» EXTRAIT DE PAGE:
"""

Avec Solarius Gamma, Florian Doucet livre le premier volet de son projet Ozferti qui mêle la musique et les beats électroniques aux voix et instruments venus des terres de la Reine de Saba pour un voyage musical afro-futuriste.
Nubia Nova est une lointaine planète de sable où les esprits des ancêtres s’insinuent dans les machines électroniques et où les tribus du désert embarquent à bord de vaisseaux spatiaux pour rejoindre des cités futuristes. Nubia Nova est aussi la planète mère du projet Ozferti imaginé par le musicien et illustrateur français Florian Doucet.
Voyage musical
Troquant la clarinette et l’inspiration latine qui colorait le projet La Chiva Gantiva, le multi-instrumentiste branche ses synthés et ses programmations électroniques pour un voyage musical vers l’Afrique de l’Est et surtout l’Ethiopie. Solarius Gamma, premier album du projet, enregistré à Addis Abeba, casse les frontières entre électronique et traditionnel, Afrique et Occident, passé et futur. Des percussions hypnotiques, des basses funky bien rondes, la rythmique d’une guitare sans le moindre gras, des ornementations au synthé et des envolées vocales venues d’ailleurs brouillent les repères. Les onze titres se fondent les uns aux autres comme un long voyage musical qui ne nous lâche pas l’oreille alors que les paysages défilent. Les déserts et les montagnes arides succèdent aux cités bourdonnantes d’activité et aux orbites semées d’étoiles. Prêts au départ ?

"""

» EXERCICE COURT A:
D'après l'article sur le projet Ozferti, dans quelle ville l'album Solarius Gamma a-t-il été enregistré ?
» EXERCICE COURT B:
Poursuivez, s'il vous plaît, l'article sur le projet Ozferti à la suite de « Prêts au départ ? ».

» DONNÉES AFFICHÉES:
"""

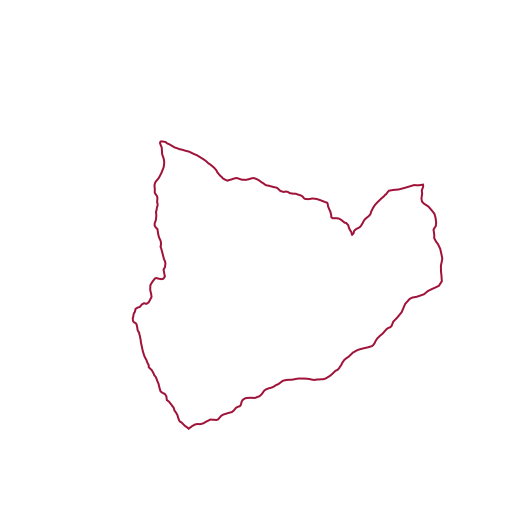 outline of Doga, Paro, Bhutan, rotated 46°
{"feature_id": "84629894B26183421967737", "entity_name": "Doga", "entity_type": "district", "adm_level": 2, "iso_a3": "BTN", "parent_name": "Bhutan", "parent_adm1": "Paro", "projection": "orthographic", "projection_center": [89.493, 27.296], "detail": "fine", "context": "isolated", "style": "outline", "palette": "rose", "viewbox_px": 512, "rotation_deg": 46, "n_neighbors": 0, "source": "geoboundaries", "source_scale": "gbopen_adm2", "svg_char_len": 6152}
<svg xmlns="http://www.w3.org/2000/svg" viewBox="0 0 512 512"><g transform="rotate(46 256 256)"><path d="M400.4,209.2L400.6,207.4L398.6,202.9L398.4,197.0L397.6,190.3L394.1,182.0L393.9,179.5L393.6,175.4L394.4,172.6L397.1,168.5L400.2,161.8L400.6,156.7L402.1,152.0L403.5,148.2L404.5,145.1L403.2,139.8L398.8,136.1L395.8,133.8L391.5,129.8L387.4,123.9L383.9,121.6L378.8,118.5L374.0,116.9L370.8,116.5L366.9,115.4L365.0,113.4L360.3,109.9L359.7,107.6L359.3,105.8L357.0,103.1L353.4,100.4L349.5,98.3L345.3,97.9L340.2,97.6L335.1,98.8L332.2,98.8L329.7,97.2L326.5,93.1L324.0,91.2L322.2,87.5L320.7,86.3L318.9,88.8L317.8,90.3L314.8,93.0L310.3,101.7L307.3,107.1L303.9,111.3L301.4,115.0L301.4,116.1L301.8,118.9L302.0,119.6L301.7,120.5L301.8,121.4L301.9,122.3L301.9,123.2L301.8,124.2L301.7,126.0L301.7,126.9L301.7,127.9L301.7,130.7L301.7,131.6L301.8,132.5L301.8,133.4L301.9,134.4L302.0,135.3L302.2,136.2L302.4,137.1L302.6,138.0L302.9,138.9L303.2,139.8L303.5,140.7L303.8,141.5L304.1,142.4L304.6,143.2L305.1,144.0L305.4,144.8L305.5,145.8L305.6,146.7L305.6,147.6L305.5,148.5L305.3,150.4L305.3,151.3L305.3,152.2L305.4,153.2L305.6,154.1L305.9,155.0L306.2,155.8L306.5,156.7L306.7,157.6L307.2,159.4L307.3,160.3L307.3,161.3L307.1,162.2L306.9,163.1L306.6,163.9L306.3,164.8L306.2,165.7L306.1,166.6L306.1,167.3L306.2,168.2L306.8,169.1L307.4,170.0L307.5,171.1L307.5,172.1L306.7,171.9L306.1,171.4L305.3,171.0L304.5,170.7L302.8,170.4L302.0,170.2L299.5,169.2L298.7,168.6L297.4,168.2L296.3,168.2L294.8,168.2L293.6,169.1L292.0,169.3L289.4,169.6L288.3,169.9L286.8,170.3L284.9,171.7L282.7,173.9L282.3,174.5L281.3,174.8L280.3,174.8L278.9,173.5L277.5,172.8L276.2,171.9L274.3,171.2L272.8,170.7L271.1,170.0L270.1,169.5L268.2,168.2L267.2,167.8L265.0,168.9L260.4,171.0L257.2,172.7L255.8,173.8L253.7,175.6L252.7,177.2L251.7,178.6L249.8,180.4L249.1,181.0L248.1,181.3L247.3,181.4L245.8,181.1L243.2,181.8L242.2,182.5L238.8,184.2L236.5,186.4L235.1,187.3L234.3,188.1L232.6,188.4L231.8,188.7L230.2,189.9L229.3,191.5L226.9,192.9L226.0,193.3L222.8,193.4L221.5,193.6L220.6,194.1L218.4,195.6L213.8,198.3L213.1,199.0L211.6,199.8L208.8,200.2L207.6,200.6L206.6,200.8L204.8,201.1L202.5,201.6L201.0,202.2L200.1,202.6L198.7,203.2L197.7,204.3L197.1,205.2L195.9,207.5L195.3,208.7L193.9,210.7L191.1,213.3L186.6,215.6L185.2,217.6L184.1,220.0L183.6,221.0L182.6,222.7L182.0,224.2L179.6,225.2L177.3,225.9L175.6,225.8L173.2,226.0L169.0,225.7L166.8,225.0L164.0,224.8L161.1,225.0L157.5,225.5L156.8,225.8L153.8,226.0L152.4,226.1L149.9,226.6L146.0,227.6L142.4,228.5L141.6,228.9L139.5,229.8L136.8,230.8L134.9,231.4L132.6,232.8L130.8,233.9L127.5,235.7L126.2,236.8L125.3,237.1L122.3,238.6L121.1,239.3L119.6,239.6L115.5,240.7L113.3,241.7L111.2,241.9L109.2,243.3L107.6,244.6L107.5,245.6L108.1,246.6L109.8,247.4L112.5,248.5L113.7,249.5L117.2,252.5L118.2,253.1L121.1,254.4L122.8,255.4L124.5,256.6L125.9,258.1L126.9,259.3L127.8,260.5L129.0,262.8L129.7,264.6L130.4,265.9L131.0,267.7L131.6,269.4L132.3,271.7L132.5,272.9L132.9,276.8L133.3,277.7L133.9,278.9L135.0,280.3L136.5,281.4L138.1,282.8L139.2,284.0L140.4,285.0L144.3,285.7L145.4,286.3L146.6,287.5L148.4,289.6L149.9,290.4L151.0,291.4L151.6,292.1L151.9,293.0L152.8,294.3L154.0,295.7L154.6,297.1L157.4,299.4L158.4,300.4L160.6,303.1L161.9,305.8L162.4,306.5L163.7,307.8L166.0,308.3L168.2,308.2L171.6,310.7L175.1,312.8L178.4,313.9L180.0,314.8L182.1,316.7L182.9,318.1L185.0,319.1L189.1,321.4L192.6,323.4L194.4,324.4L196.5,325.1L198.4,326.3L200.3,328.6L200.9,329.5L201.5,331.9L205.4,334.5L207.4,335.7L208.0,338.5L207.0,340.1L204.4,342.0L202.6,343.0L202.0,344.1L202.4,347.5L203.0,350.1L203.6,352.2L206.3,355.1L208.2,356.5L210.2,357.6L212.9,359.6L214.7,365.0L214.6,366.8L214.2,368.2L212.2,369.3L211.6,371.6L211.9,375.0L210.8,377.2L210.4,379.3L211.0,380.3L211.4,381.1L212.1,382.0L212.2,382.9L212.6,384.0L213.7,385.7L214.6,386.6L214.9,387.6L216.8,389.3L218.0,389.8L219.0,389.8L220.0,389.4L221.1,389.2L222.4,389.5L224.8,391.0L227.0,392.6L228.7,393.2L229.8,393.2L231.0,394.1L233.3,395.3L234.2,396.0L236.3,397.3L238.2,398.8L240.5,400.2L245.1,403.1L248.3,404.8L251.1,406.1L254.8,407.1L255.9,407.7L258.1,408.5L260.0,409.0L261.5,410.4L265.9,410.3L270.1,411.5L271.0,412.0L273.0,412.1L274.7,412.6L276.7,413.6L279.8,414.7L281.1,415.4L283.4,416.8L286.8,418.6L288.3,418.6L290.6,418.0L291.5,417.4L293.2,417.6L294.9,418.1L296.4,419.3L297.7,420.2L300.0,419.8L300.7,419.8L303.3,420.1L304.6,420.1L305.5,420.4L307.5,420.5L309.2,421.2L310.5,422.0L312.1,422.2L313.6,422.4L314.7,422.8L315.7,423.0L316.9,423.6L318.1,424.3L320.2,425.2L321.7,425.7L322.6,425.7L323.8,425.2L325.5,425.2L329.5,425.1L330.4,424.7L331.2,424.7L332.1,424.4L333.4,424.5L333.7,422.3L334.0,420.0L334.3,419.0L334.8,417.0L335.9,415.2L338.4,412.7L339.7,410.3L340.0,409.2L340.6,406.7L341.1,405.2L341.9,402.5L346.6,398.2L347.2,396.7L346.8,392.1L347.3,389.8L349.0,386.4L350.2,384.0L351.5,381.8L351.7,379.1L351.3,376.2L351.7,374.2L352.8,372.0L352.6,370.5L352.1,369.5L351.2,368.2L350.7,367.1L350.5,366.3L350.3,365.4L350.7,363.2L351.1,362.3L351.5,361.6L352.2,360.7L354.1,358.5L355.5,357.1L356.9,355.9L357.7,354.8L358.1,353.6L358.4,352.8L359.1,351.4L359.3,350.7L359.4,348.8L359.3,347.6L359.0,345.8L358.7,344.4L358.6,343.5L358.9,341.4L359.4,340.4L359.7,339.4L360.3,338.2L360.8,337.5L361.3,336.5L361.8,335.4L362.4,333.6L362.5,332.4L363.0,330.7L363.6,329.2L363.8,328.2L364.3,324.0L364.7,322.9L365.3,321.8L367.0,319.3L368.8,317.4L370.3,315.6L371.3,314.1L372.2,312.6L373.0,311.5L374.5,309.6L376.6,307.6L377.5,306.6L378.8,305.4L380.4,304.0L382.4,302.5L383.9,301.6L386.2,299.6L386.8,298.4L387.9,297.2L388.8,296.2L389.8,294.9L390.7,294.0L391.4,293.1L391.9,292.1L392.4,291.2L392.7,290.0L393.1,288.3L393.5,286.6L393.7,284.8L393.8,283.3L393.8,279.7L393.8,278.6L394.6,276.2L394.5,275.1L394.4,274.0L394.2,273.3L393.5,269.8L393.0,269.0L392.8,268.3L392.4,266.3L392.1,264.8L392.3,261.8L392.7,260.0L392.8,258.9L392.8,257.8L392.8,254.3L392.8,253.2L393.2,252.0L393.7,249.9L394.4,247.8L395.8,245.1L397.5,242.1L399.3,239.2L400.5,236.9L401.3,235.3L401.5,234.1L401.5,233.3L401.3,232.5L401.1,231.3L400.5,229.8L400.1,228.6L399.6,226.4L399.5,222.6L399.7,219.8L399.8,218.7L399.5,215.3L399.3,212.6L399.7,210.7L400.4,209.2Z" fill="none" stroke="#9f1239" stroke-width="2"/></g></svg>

"""

» RÉSULTAT ATTENDU A:
À Addis Abeba.

» RÉSULTAT ATTENDU B:
Vous avez enregistré l’album en Ethiopie. Comment s’est passé la fertilisation avec les musiciens et vocalistes locaux ?
A la base, je pensais venir avec des morceaux assez élaborés, tout en gardant une large ouverture parce que la plupart des musiciens éthiopiens n’avaient jamais entendu mon travail. Sur place, j’ai enlevé beaucoup d’éléments pour ne laisser que le squelette du morceau, pour ensuite enregistrer les voix et les instruments traditionnels. De retour dans mon studio à Bruxelles, j’ai reconstruit quelque chose de différent par rapport à mes intentions de départ. Ça a été un va-et-vient constant entre ce que j’ai pu enregistrer et le résultat final.
Que trouvez-vous dans la musique éthiopienne, que vous ne trouvez pas ailleurs ?
Je ne me l’explique pas vraiment avec les mots. Après l’aventure de La Chiva Gantiva, je me suis plongé dedans et j’ai trouvé ça beau. Depuis près de vingt ans, j’ai toujours été fan d’ethio-jazz et j’ai découvert que ce n’est que la part immergée de l’énorme iceberg qu’est la musique éthiopienne où se côtoient une énorme variété de styles et de façons de chanter assez incroyable.
Comment avez-vous concrétisé ce puzzle sonique qu’est la musique d’Ozferti ?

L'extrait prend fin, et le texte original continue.